WHAT THIS TASK INVOLVES ▸ In the copy, include all of the listing exactly and none of its pictures.

DATASET EXCERPTS ▸
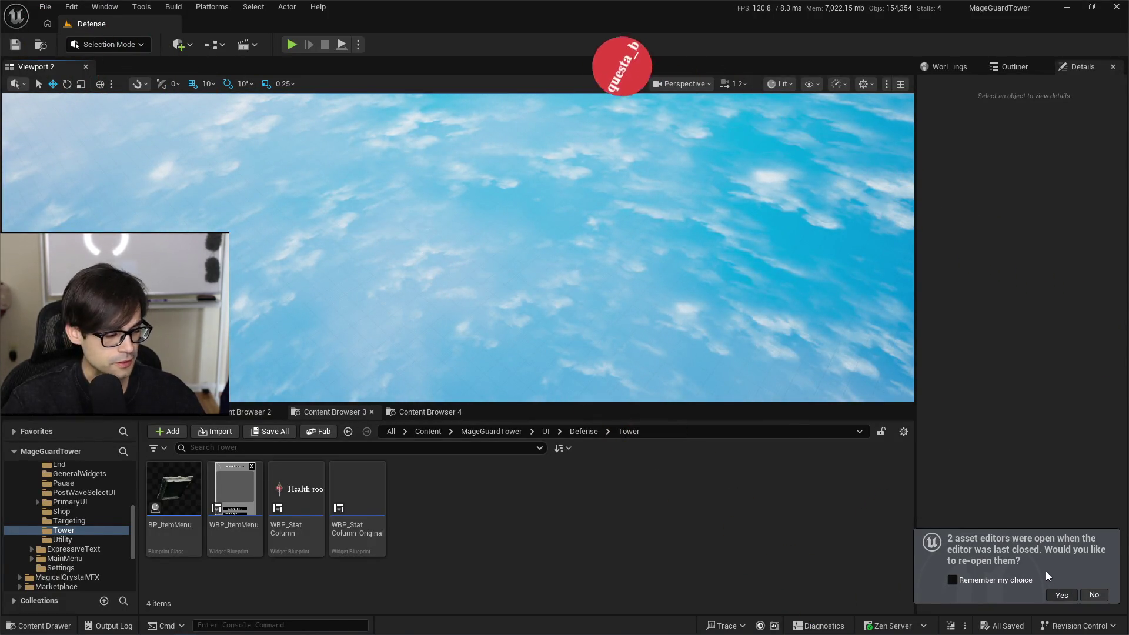
Step: In WBP_ItemMenu's graph, make room beside Hide Cursor and consult TopDown.h in the code editor
left_click(1085, 48)
mouse_move(745, 297)
left_mouse_down()
mouse_move(977, 418)
mouse_move(866, 242)
left_mouse_up()
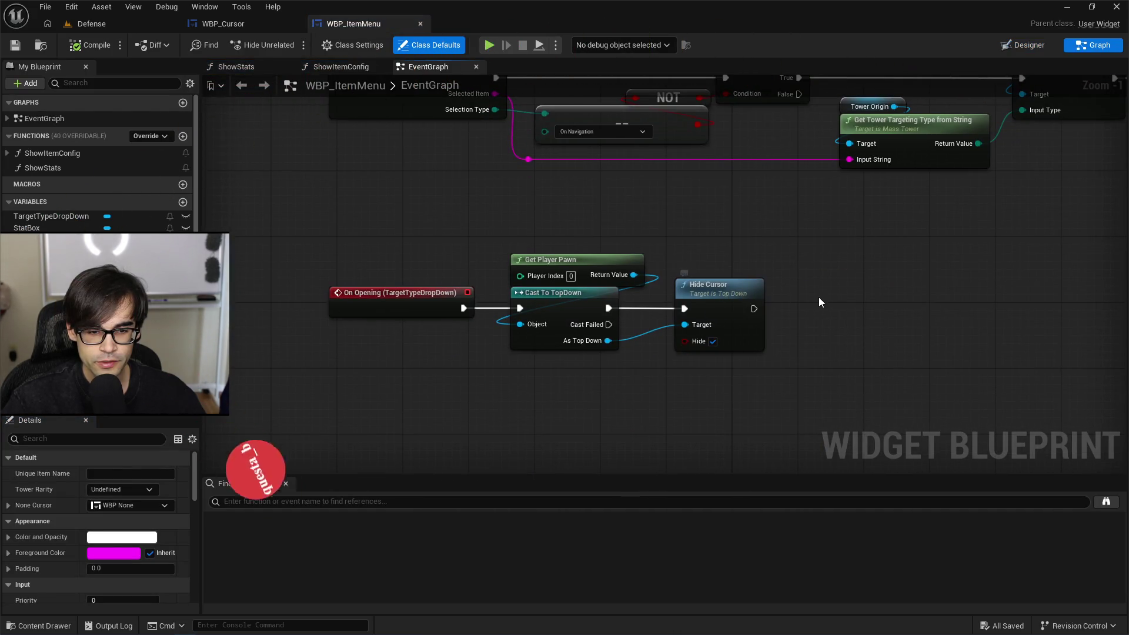
left_click_drag(823, 242, 578, 296)
left_click_drag(447, 332, 636, 332)
left_click_drag(313, 394, 365, 377)
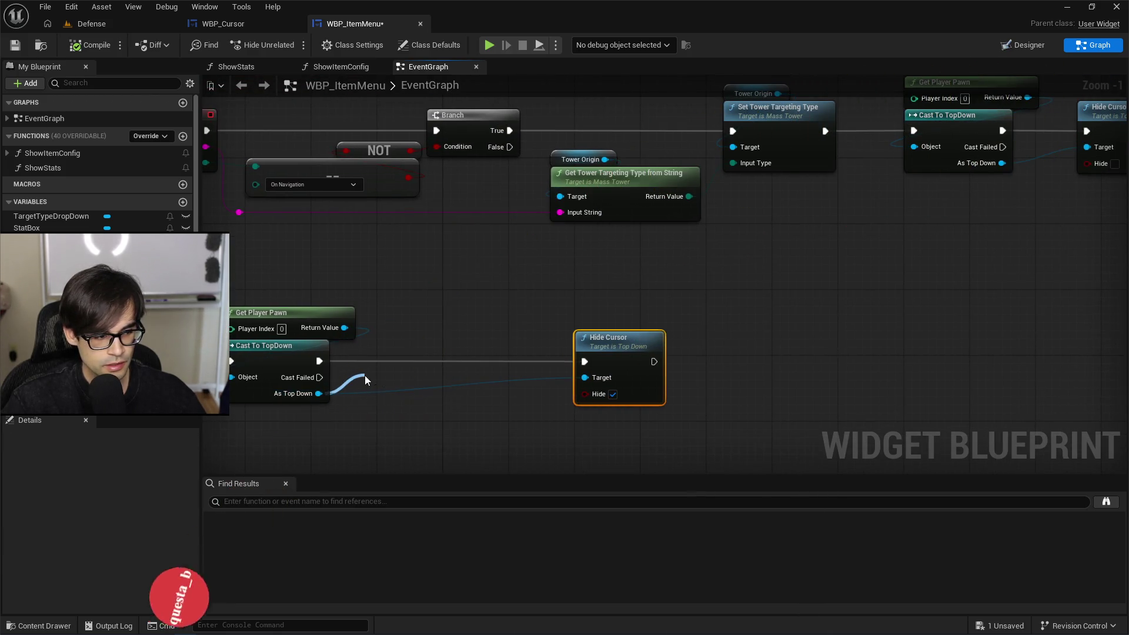
type("get")
type(" pawn")
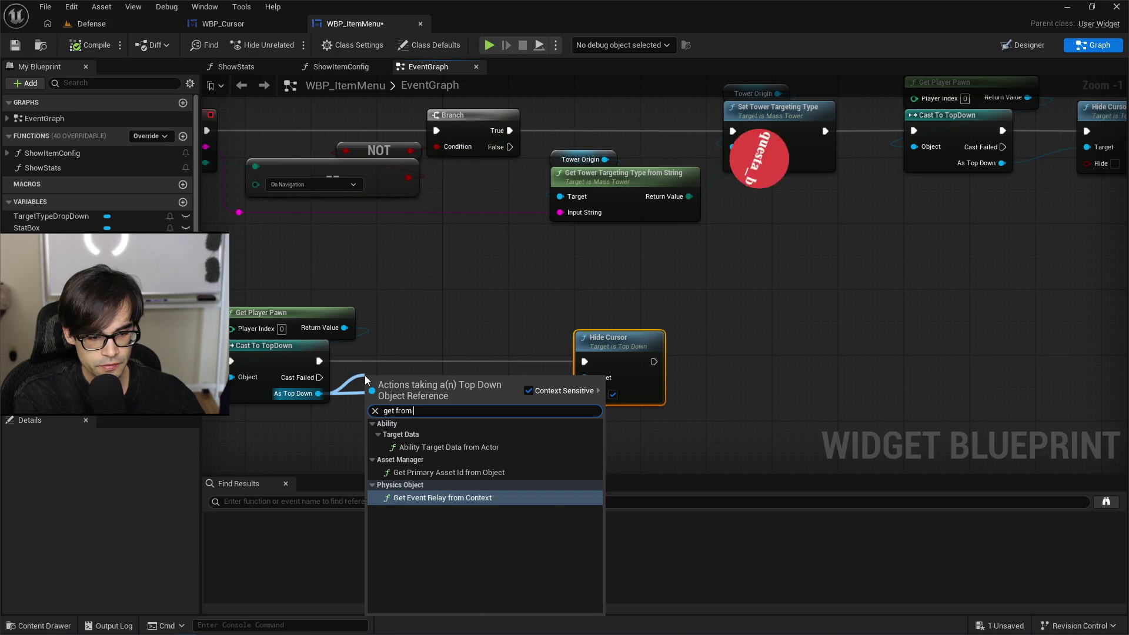
key("alt+Tab")
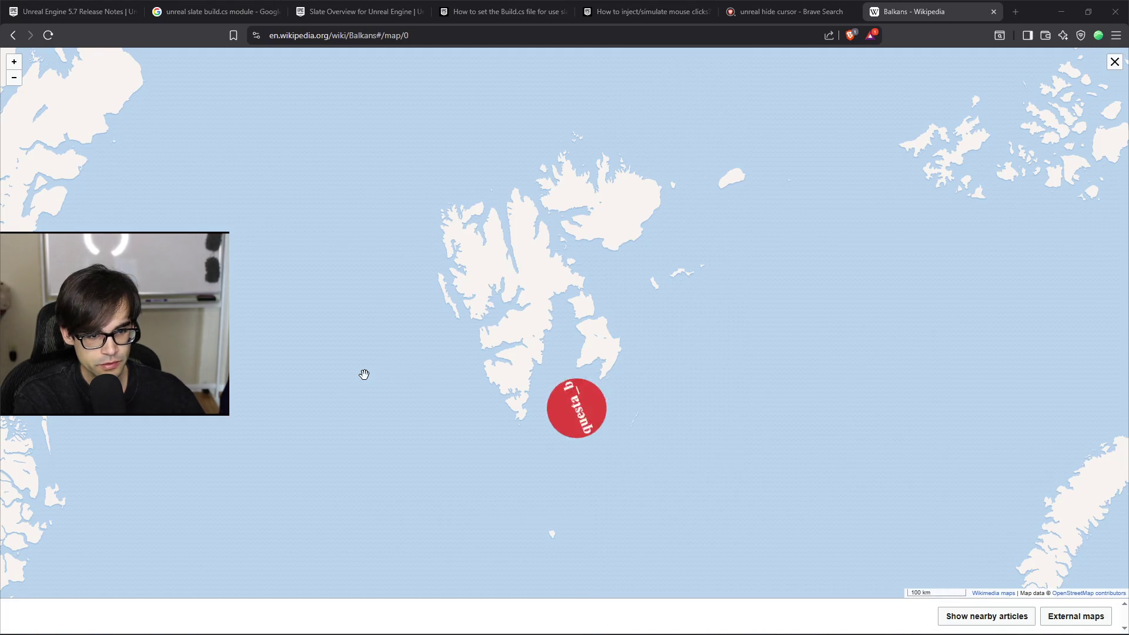
key("alt+Tab")
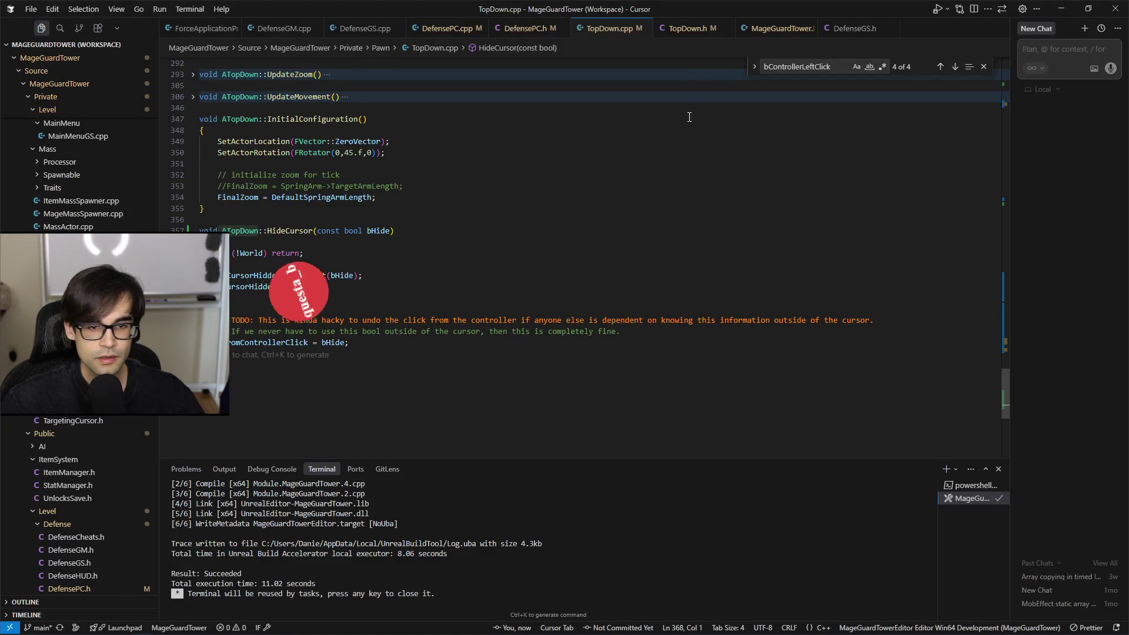
left_click(705, 30)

ANSWER TO THE EXERCISE ▸
Step: In WBP_ItemMenu's graph, make room beside Hide Cursor and consult TopDown.h in the code editor
left_click(1085, 48)
mouse_move(745, 297)
left_mouse_down()
mouse_move(977, 418)
mouse_move(866, 242)
left_mouse_up()
left_click_drag(823, 242, 578, 296)
left_click_drag(447, 332, 636, 332)
left_click_drag(313, 394, 365, 377)
type("get")
type(" pawn")
key("alt+Tab")
key("alt+Tab")
left_click(705, 30)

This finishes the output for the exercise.